Output every record precisely.

- - -

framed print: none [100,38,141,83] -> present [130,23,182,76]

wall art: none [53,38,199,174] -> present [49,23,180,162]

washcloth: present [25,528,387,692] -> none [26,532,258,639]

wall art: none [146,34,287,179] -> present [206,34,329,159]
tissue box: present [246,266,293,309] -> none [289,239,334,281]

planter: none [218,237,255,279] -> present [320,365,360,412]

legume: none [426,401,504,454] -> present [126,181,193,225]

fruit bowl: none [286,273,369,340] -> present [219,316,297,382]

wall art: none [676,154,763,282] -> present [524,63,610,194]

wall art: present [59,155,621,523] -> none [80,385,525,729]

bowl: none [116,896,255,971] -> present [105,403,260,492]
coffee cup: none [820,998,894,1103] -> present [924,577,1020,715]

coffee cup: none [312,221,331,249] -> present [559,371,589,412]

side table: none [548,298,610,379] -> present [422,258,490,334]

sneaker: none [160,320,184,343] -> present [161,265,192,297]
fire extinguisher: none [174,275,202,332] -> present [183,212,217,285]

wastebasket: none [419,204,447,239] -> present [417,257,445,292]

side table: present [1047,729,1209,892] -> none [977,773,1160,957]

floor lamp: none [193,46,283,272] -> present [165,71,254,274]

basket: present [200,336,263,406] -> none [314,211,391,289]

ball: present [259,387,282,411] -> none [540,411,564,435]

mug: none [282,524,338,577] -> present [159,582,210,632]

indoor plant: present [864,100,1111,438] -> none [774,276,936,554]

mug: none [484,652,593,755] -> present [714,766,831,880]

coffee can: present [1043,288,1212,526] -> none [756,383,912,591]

- - -

● **WRITTEN ANSWER**
framed print: none [100,38,141,83] -> present [130,23,182,76]

wall art: none [53,38,199,174] -> present [49,23,180,162]

washcloth: present [25,528,387,692] -> none [26,532,258,639]

wall art: none [146,34,287,179] -> present [206,34,329,159]
tissue box: present [246,266,293,309] -> none [289,239,334,281]

planter: none [218,237,255,279] -> present [320,365,360,412]

legume: none [426,401,504,454] -> present [126,181,193,225]

fruit bowl: none [286,273,369,340] -> present [219,316,297,382]

wall art: none [676,154,763,282] -> present [524,63,610,194]

wall art: present [59,155,621,523] -> none [80,385,525,729]

bowl: none [116,896,255,971] -> present [105,403,260,492]
coffee cup: none [820,998,894,1103] -> present [924,577,1020,715]

coffee cup: none [312,221,331,249] -> present [559,371,589,412]

side table: none [548,298,610,379] -> present [422,258,490,334]

sneaker: none [160,320,184,343] -> present [161,265,192,297]
fire extinguisher: none [174,275,202,332] -> present [183,212,217,285]

wastebasket: none [419,204,447,239] -> present [417,257,445,292]

side table: present [1047,729,1209,892] -> none [977,773,1160,957]

floor lamp: none [193,46,283,272] -> present [165,71,254,274]

basket: present [200,336,263,406] -> none [314,211,391,289]

ball: present [259,387,282,411] -> none [540,411,564,435]

mug: none [282,524,338,577] -> present [159,582,210,632]

indoor plant: present [864,100,1111,438] -> none [774,276,936,554]

mug: none [484,652,593,755] -> present [714,766,831,880]

coffee can: present [1043,288,1212,526] -> none [756,383,912,591]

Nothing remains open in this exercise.